Tasks to perform:
A: List each distinct amount of money in pounds that the Budget passage mentions.
B: Summarize the Budget passage in two sentences.

RHL properties will continue to benefit from relief for a further year but at a lower level of 40% on bills up to £110,000 for 2025-26. The focus of the relief is smaller businesses. The £110,000 cut-off applies per business rather than per property, leaving larger businesses with multiple properties facing what has been criticised as a disproportionate and unfair burden. The small business multiplier will also be frozen in 2025-26.

The government has pledged to reform the business rates in England over the course of the current parliament to deliver a fairer system. The measures announced in the Budget were only a starting point and there is disappointment in the industry that support did not go further.  

A discussion paper was also published on Budget Day, setting out priority areas of reform (which considers tackling avoidance and evasion, timing of revaluations and progressing the Digital Business Rates project) and inviting input from the industry, but a full consultation has not been published.

Planning reform

Reform of the planning system to "get Britain building" and to support housing delivery has been a prominent priority of the new government. The chancellor confirmed that a response to the National Planning Policy Framework consultation is to be published by the end of the year and the Planning and Infrastructure Bill to be introduced to parliament early next year.

Significant investment was also announced, including £46 million funding for local planning authorities for recruitment, upskilling and to accelerate applications for larges sites currently stuck in the system.

The government has also allocated £47 million to support housing development stalled by nutrient neutrality issues in affected catchment areas through the Local Nutrient Mitigation Fund Round 2. It is expected that reforms to the rules will be implemented through the Planning and Infrastructure Bill, which will take on the tricky task of balancing the need for housebuilding with nature protection.

An additional £5 million was also announced to improve Nationally Significant Infrastructure Projects regime, as well as significant investment in infrastructure and green energy projects.

Record set:
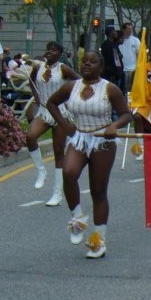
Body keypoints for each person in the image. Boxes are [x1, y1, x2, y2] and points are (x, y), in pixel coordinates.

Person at [46, 51, 131, 259]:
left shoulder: (110, 89)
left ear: (100, 67)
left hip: (103, 140)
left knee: (98, 191)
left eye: (92, 62)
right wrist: (66, 126)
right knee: (68, 172)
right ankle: (77, 218)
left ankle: (98, 241)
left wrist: (115, 125)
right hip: (79, 138)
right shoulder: (70, 86)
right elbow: (51, 103)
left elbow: (127, 114)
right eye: (84, 61)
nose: (87, 65)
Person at [27, 42, 80, 206]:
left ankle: (57, 194)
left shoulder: (63, 69)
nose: (49, 51)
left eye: (54, 50)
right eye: (48, 48)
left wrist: (68, 98)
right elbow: (31, 80)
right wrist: (37, 97)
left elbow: (78, 81)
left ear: (60, 53)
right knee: (30, 136)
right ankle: (41, 171)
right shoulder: (38, 66)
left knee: (59, 152)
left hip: (60, 112)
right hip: (43, 111)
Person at [118, 22, 140, 93]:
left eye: (131, 29)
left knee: (131, 89)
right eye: (128, 29)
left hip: (133, 70)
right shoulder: (119, 41)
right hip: (122, 70)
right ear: (123, 30)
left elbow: (139, 54)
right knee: (122, 89)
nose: (130, 30)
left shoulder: (136, 40)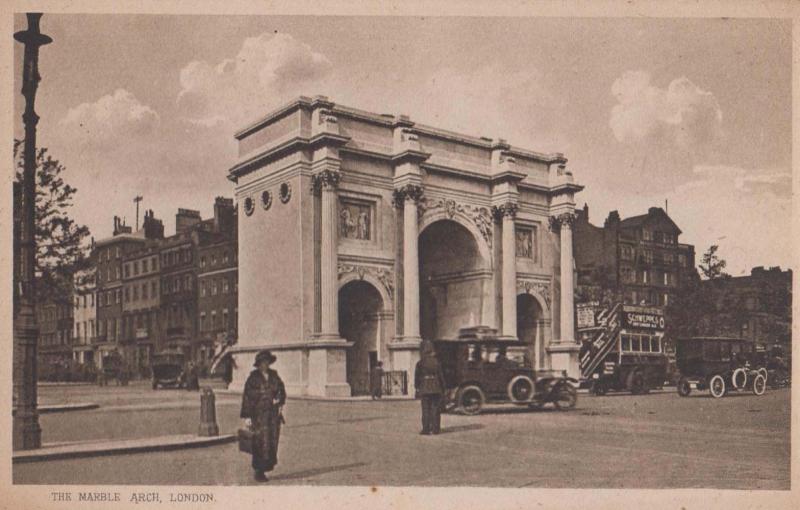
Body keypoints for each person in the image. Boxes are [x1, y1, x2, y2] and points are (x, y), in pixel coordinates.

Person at [240, 350, 286, 482]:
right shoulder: (253, 378)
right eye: (262, 362)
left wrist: (279, 400)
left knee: (271, 441)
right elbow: (247, 397)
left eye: (267, 362)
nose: (265, 365)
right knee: (259, 442)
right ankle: (258, 470)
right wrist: (247, 417)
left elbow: (281, 390)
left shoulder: (274, 375)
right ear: (258, 364)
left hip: (272, 415)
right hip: (258, 416)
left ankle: (265, 468)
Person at [414, 341, 446, 435]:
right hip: (436, 387)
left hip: (424, 387)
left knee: (425, 409)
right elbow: (441, 376)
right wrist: (443, 387)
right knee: (435, 409)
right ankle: (436, 429)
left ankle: (426, 429)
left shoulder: (420, 363)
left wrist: (417, 387)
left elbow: (417, 376)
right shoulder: (437, 362)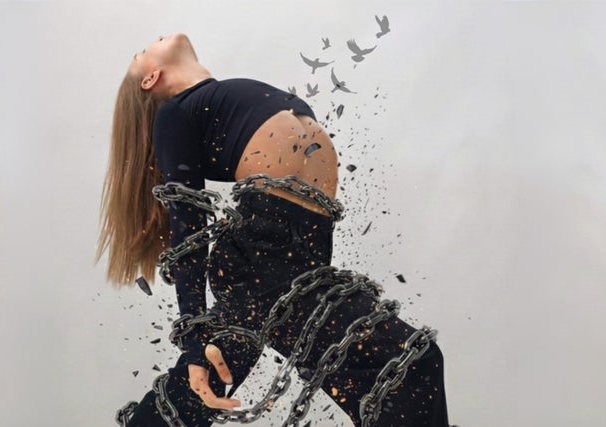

Solutions:
A:
£110,000
£46 million
£47 million
£5 million

B: RHL properties will get a reduced 40% relief on bills up to £110,000 per business in 2025-26. The government has promised a fairer business rates system and a faster planning system, beginning with a discussion paper, a Planning and Infrastructure Bill, and funding that includes £46 million for local planning authorities, £47 million for housing stalled by nutrient neutrality issues and £5 million for the Nationally Significant Infrastructure Projects regime.